» TASK TO COMPLETE: Please quote only the lines that start at the one with "en el aeropuerto" and go on to the last line of the data, both ends kept.

--- --- ---

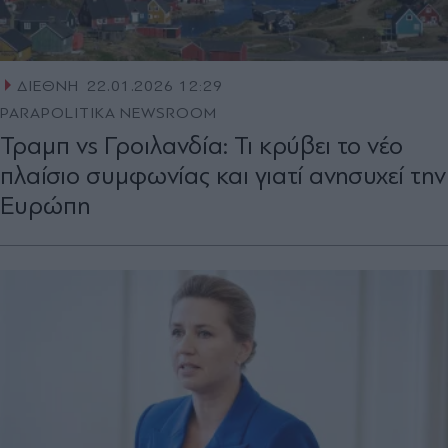
ΔΙΕΘΝΗ
22.01.2026 12:29
PARAPOLITIKA NEWSROOM
Τραμπ vs Γροιλανδία: Τι κρύβει το νέο
πλαίσιο συμφωνίας και γιατί ανησυχεί την
Ευρώπη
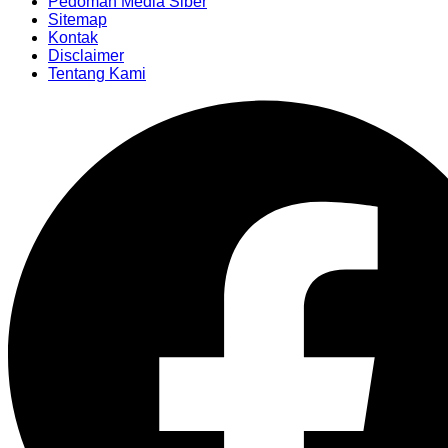
Pedoman Media Siber
Sitemap
Kontak
Disclaimer
Tentang Kami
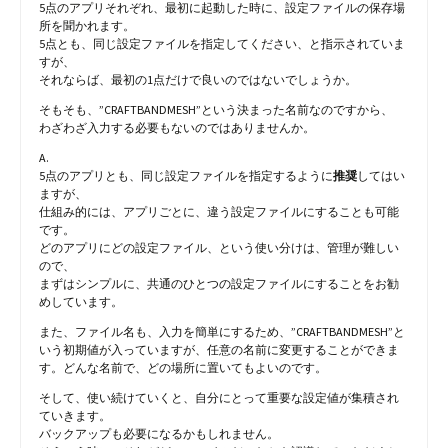
5点のアプリそれぞれ、最初に起動した時に、設定ファイルの保存場
所を聞かれます。
5点とも、同じ設定ファイルを指定してください、と指示されていま
すが、
それならば、最初の1点だけで良いのではないでしょうか。
そもそも、”CRAFTBANDMESH”という決まった名前なのですから、
わざわざ入力する必要もないのではありませんか。
A.
5点のアプリとも、同じ設定ファイルを指定するように
推奨
してはい
ますが、
仕組み的には、アプリごとに、違う設定ファイルにすることも可能
です。
どのアプリにどの設定ファイル、という使い分けは、管理が難しい
ので、
まずはシンプルに、共通のひとつの設定ファイルにすることをお勧
めしています。
また、ファイル名も、入力を簡単にするため、”CRAFTBANDMESH”と
いう初期値が入っていますが、任意の名前に変更することができま
す。どんな名前で、どの場所に置いてもよいのです。
そして、使い続けていくと、自分にとって重要な設定値が集積され
ていきます。
バックアップも必要になるかもしれません。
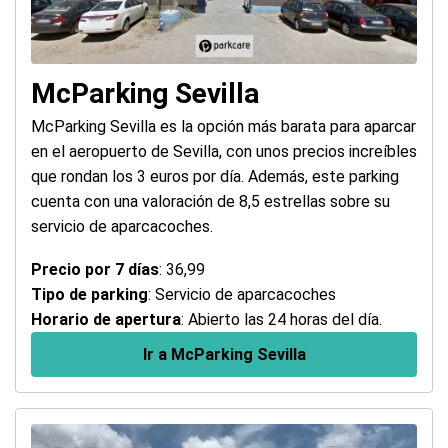
McParking Sevilla
McParking Sevilla es la opción más barata para aparcar
en el aeropuerto de Sevilla, con unos precios increíbles
que rondan los 3 euros por día. Además, este parking
cuenta con una valoración de 8,5 estrellas sobre su
servicio de aparcacoches.
Precio por 7 días
: 36,99
Tipo de parking
: Servicio de aparcacoches
Horario de apertura
: Abierto las 24 horas del día.
Ir a McParking Sevilla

--- --- ---

» ANSWER SECTION:
en el aeropuerto de Sevilla, con unos precios increíbles
que rondan los 3 euros por día. Además, este parking
cuenta con una valoración de 8,5 estrellas sobre su
servicio de aparcacoches.
Precio por 7 días
: 36,99
Tipo de parking
: Servicio de aparcacoches
Horario de apertura
: Abierto las 24 horas del día.
Ir a McParking Sevilla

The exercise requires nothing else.